For easy shorthand, if you need to set options at the start of a non-capturing subgroup, the option letter can be located? And: Between, for example:
(? i:saturday|sunday) (?:(? i) saturday|sunday)
The above two formulations are actually the same pattern. Because the optional branch tries each branch from left to right, and the option is not reset before the end of the sub-mode, and because the options are set to penetrate through the other branches later, the above pattern will match "SUNDAY" and "Saturday".

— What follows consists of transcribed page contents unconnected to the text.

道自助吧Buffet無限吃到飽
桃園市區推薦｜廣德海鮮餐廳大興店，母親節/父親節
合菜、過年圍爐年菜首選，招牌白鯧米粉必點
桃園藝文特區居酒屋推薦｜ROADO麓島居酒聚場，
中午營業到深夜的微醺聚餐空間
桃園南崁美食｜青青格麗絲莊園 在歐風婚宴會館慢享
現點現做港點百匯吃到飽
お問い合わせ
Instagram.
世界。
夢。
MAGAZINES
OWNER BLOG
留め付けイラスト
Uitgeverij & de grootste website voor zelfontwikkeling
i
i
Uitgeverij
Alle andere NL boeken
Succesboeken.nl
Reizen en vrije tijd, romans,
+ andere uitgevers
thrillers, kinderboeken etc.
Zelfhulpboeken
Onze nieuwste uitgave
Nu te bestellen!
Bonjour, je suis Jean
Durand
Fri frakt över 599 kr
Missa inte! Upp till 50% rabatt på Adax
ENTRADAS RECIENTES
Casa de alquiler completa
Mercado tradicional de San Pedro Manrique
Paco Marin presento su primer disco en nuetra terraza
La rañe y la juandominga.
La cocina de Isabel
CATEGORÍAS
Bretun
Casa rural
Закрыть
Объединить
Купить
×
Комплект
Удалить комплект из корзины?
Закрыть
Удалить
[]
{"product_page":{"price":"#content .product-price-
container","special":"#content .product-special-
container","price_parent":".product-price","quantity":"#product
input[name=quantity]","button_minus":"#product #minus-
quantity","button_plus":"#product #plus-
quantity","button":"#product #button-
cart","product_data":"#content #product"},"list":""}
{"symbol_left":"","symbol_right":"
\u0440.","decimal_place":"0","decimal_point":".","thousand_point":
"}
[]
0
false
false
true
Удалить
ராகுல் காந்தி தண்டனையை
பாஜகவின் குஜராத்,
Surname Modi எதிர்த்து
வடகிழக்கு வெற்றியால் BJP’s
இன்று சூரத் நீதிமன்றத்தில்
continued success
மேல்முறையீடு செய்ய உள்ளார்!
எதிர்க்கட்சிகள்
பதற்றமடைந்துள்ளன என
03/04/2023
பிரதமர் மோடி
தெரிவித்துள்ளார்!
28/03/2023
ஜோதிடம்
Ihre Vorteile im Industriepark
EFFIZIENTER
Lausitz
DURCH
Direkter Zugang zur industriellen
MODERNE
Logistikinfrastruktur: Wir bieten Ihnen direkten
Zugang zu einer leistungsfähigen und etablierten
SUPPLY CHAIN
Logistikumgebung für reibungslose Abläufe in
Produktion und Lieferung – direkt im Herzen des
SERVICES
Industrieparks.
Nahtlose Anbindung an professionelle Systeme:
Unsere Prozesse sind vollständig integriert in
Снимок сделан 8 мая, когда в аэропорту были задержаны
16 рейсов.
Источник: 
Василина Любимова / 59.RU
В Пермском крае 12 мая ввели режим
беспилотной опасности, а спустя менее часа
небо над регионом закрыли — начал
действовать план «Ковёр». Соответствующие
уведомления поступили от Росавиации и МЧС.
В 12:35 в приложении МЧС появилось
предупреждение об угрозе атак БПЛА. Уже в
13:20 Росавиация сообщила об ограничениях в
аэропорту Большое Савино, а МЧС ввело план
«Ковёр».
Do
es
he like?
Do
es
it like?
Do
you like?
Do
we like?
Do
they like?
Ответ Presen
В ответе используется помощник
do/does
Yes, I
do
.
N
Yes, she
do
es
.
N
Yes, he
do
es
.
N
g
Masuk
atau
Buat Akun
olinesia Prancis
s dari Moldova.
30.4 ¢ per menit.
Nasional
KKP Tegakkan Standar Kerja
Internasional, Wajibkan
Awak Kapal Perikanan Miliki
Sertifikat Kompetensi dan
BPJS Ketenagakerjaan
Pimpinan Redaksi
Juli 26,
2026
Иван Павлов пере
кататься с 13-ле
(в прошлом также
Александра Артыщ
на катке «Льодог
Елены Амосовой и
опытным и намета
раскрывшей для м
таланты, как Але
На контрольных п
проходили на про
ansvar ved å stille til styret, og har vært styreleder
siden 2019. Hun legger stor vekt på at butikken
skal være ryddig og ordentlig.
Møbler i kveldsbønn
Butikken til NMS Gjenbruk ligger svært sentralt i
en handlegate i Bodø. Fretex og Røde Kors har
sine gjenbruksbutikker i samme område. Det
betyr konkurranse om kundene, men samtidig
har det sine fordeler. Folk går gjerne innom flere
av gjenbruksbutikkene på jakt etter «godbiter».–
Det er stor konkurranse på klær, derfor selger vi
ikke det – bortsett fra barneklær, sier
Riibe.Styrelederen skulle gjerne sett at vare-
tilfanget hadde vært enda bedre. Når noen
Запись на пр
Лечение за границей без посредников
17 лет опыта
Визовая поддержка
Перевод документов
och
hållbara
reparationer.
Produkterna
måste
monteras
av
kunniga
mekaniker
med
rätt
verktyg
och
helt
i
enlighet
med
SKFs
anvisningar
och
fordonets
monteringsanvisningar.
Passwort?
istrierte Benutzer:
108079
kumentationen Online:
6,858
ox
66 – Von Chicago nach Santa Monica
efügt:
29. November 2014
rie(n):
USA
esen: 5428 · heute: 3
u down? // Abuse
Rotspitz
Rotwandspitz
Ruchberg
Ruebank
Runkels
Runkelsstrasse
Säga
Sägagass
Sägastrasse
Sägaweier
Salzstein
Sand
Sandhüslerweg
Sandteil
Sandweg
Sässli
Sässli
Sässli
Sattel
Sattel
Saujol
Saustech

In PHP 4.3.3, you can use a child group (? P<name>pattern) is named after the syntax. This sub-pattern will appear in the matching results at the same time in its name and order (digital subscript), PHP 5.2.2 added two flavors subgroup naming syntax: (? <name>pattern) and (? ') Name ' pattern ').
Sometimes multiple matches are required to select subgroups in a regular expression. In order for multiple subgroups to be able to share a back-reference number problem, the (? | syntax allows the number to be copied. Consider the following regular expression matching Sunday:
(?:( Sat) ur| (Sun)) Day
Here, when the back reference is 1 null, Sun is stored in the back reference 2. When the back reference 2 does not exist, the Sat is stored in the back reference 1. Use (? | Modify the mode to fix the problem:
(?| (Sat) ur| (Sun)) Day
With this pattern, sun and the SAT are stored in the back reference 1.